Dataset entries ▸
· · · · · · ·

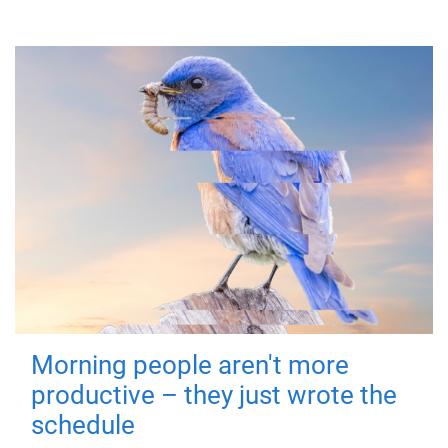
Morning people aren't more
productive – they just wrote the
schedule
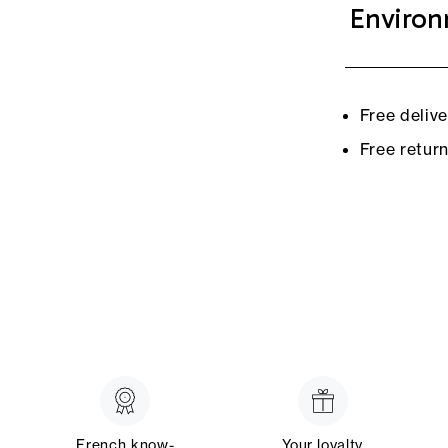
Environ
Free deliv
Free retur
French know-
Your loyalty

· · · · · · ·

What to produce ▸
Write every record out again exactly; no pictures belong in the copy.

Answer ▸
Morning people aren't more
productive – they just wrote the
schedule
Environ
Free deliv
Free retur
French know-
Your loyalty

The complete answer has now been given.